- 23 de dezembro de 2025
Lula veta indulto natalino para líderes de facções criminosas e presos pelo 8 de janeiro
O presidente Luiz Inácio Lula da Silva (PT) assinou o decreto do indulto natalino de 2025, publicado nesta terça-feira (23) no Diário Oficial da União. A medida concede perdão de pena a pessoas presas que se enquadrem em critérios específicos, mas exclui condenados por crimes graves, especialmente atentados contra o Estado Democrático de Direito, além de violência contra a mulher e crimes sexuais.
De acordo com o texto, o indulto é destinado a grupos em situação de maior vulnerabilidade, como pessoas com doenças graves ou altamente contagiosas, pessoas com deficiência, idosos, gestantes com gravidez de risco, pessoas com transtorno do espectro autista em grau severo, além de mães e responsáveis por filhos menores ou com deficiência. O decreto também prevê benefícios para condenados a penas de multa em situações específicas de incapacidade econômica.
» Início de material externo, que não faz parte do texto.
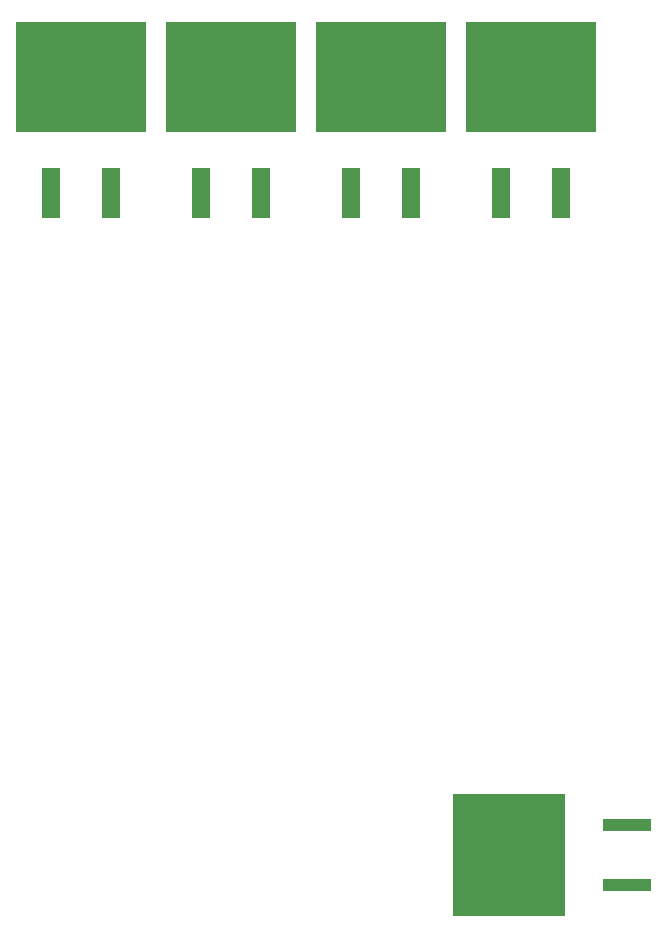
<source format=gbp>
G04*
G04 #@! TF.GenerationSoftware,Altium Limited,Altium Designer,25.0.2 (28)*
G04*
G04 Layer_Color=128*
%FSLAX44Y44*%
%MOMM*%
G71*
G04*
G04 #@! TF.SameCoordinates,AC037715-0773-48B7-9E6E-B3265F142276*
G04*
G04*
G04 #@! TF.FilePolarity,Positive*
G04*
G01*
G75*
%ADD151R,11.0744X9.2964*%
%ADD152R,1.6002X4.2926*%
%ADD153R,4.1000X1.0500*%
%ADD154R,9.6000X10.4500*%
D151*
X361950Y1054100D02*
D03*
X488950D02*
D03*
X234950D02*
D03*
X107950D02*
D03*
D152*
X336550Y956183D02*
D03*
X387350D02*
D03*
X463550D02*
D03*
X514350D02*
D03*
X209550D02*
D03*
X260350D02*
D03*
X82550D02*
D03*
X133350D02*
D03*
D153*
X569960Y421005D02*
D03*
Y370205D02*
D03*
D154*
X470460Y395605D02*
D03*
M02*

</source>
Entre as exclusões expressas estão condenações por crimes hediondos ou equiparados, tortura, terrorismo, racismo, tráfico de drogas, organização criminosa, corrupção (quando a pena for superior a quatro anos), além de delitos de violência contra a mulher, como feminicídio e perseguição. Também não poderão receber o indulto presos que tenham firmado acordo de colaboração premiada, estejam em presídios de segurança máxima ou tenham cometido crimes contra a democracia, como os ataques de 8 de janeiro de 2023.
O decreto estabelece critérios diferenciados conforme o tipo de crime, o tamanho da pena e a reincidência. Para condenações de até oito anos por crimes sem violência ou grave ameaça, é exigido o cumprimento de um quinto da pena até 25 de dezembro de 2025 para não reincidentes, ou de um terço para reincidentes. Já para penas de até quatro anos, inclusive em crimes com violência ou grave ameaça, o benefício pode ser concedido após o cumprimento de um terço da pena para não reincidentes ou de metade para reincidentes.
Há regras mais favoráveis para grupos específicos. O tempo mínimo de cumprimento da pena é reduzido pela metade para pessoas com mais de 60 anos, mulheres com filhos de até 16 anos ou com deficiência, e homens que sejam os únicos responsáveis por filhos menores de idade. O texto também presume a incapacidade do sistema prisional de fornecer tratamento adequado em casos de doenças graves, como câncer em estágio avançado, insuficiência renal aguda e esclerose múltipla.
Além do indulto total, o decreto autoriza a comutação de penas para quem não atender a todos os critérios, com redução de um quinto do tempo restante para não reincidentes e de um quarto para reincidentes. O pedido de indulto pode ser feito por advogados, defensores públicos ou pelo próprio preso, e a análise caberá ao Judiciário.
O indulto natalino é um instrumento previsto na legislação brasileira e tradicionalmente concedido por decreto presidencial no fim do ano, com o objetivo de humanizar o sistema penal, sem afastar a punição para crimes considerados de maior gravidade.
Como ficou então?
O texto deixa claro que o indulto não pode ser aplicado a:
🚫Condenados por crimes sexuais
🚫Condenados por abuso de autoridade
🚫 Condenados por crimes contra o Estado democrático de Direito
🚫Líderes de facções criminosas ou pessoas em Regime Disciplinar Diferenciado (RDD).
🚫Condenados por crimes hediondos, tortura, tráfico de drogas, terrorismo, racismo, corrupção e outros crimes graves previstos em lei.
🚫Delatores que firmaram acordos de colaboração premiada.
O decreto também não contempla penas acessórias, como multas, e prevê que o pedido de indulto pode ser feito por advogados, defensores públicos ou mesmo diretamente pelo preso.
Serão beneficiados pelo indulto deste ano:
▶️Pessoas com doenças graves, como HIV em estágio terminal, câncer avançado, ou condições que exigem cuidados médicos que não podem ser adequadamente prestados no sistema prisional.
▶️Idosos acima de 60 anos que já cumpriram parte da pena.
▶️Mulheres gestantes ou mães de crianças menores de 12 anos ou com deficiência, desde que atendam aos critérios do decreto.
▶️Condenados por crimes sem violência ou grave ameaça que cumpriram, até 25 de dezembro de 2024, pelo menos um quinto da pena, se não reincidentes, ou um quarto, se reincidentes.